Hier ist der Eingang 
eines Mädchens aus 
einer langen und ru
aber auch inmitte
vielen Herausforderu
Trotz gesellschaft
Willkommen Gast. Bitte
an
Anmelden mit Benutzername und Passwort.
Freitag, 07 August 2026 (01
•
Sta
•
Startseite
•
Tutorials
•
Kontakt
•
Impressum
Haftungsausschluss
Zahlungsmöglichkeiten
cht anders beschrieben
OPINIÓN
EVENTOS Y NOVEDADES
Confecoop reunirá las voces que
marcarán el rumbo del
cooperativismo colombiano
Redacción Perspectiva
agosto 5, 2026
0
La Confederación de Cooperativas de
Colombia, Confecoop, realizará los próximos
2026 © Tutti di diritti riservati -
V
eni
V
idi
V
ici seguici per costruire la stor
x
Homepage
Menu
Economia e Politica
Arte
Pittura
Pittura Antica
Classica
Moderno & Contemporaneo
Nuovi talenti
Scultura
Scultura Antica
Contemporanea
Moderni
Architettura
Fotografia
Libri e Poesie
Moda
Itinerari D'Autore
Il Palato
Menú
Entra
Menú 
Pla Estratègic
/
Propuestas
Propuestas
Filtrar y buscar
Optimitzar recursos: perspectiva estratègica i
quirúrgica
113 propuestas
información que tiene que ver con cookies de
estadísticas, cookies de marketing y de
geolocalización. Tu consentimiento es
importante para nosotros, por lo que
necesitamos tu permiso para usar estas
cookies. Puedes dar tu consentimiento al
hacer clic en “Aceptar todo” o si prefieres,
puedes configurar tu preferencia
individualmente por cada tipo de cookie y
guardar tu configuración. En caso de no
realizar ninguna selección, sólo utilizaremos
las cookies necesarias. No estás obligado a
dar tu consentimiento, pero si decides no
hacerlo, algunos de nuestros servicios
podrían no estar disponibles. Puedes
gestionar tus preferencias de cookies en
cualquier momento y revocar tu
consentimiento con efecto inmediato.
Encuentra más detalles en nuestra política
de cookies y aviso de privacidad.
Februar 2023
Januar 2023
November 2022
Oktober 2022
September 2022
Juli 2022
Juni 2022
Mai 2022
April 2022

+ + + + + + +

**TUGAS**.
Sunting data di atas dengan mengganti "Kontakt" menjadi "Kontak", dan biarkan bagian lainnya tetap sama.

**JAWABAN**.
Hier ist der Eingang 
eines Mädchens aus 
einer langen und ru
aber auch inmitte
vielen Herausforderu
Trotz gesellschaft
Willkommen Gast. Bitte
an
Anmelden mit Benutzername und Passwort.
Freitag, 07 August 2026 (01
•
Sta
•
Startseite
•
Tutorials
•
Kontak
•
Impressum
Haftungsausschluss
Zahlungsmöglichkeiten
cht anders beschrieben
OPINIÓN
EVENTOS Y NOVEDADES
Confecoop reunirá las voces que
marcarán el rumbo del
cooperativismo colombiano
Redacción Perspectiva
agosto 5, 2026
0
La Confederación de Cooperativas de
Colombia, Confecoop, realizará los próximos
2026 © Tutti di diritti riservati -
V
eni
V
idi
V
ici seguici per costruire la stor
x
Homepage
Menu
Economia e Politica
Arte
Pittura
Pittura Antica
Classica
Moderno & Contemporaneo
Nuovi talenti
Scultura
Scultura Antica
Contemporanea
Moderni
Architettura
Fotografia
Libri e Poesie
Moda
Itinerari D'Autore
Il Palato
Menú
Entra
Menú 
Pla Estratègic
/
Propuestas
Propuestas
Filtrar y buscar
Optimitzar recursos: perspectiva estratègica i
quirúrgica
113 propuestas
información que tiene que ver con cookies de
estadísticas, cookies de marketing y de
geolocalización. Tu consentimiento es
importante para nosotros, por lo que
necesitamos tu permiso para usar estas
cookies. Puedes dar tu consentimiento al
hacer clic en “Aceptar todo” o si prefieres,
puedes configurar tu preferencia
individualmente por cada tipo de cookie y
guardar tu configuración. En caso de no
realizar ninguna selección, sólo utilizaremos
las cookies necesarias. No estás obligado a
dar tu consentimiento, pero si decides no
hacerlo, algunos de nuestros servicios
podrían no estar disponibles. Puedes
gestionar tus preferencias de cookies en
cualquier momento y revocar tu
consentimiento con efecto inmediato.
Encuentra más detalles en nuestra política
de cookies y aviso de privacidad.
Februar 2023
Januar 2023
November 2022
Oktober 2022
September 2022
Juli 2022
Juni 2022
Mai 2022
April 2022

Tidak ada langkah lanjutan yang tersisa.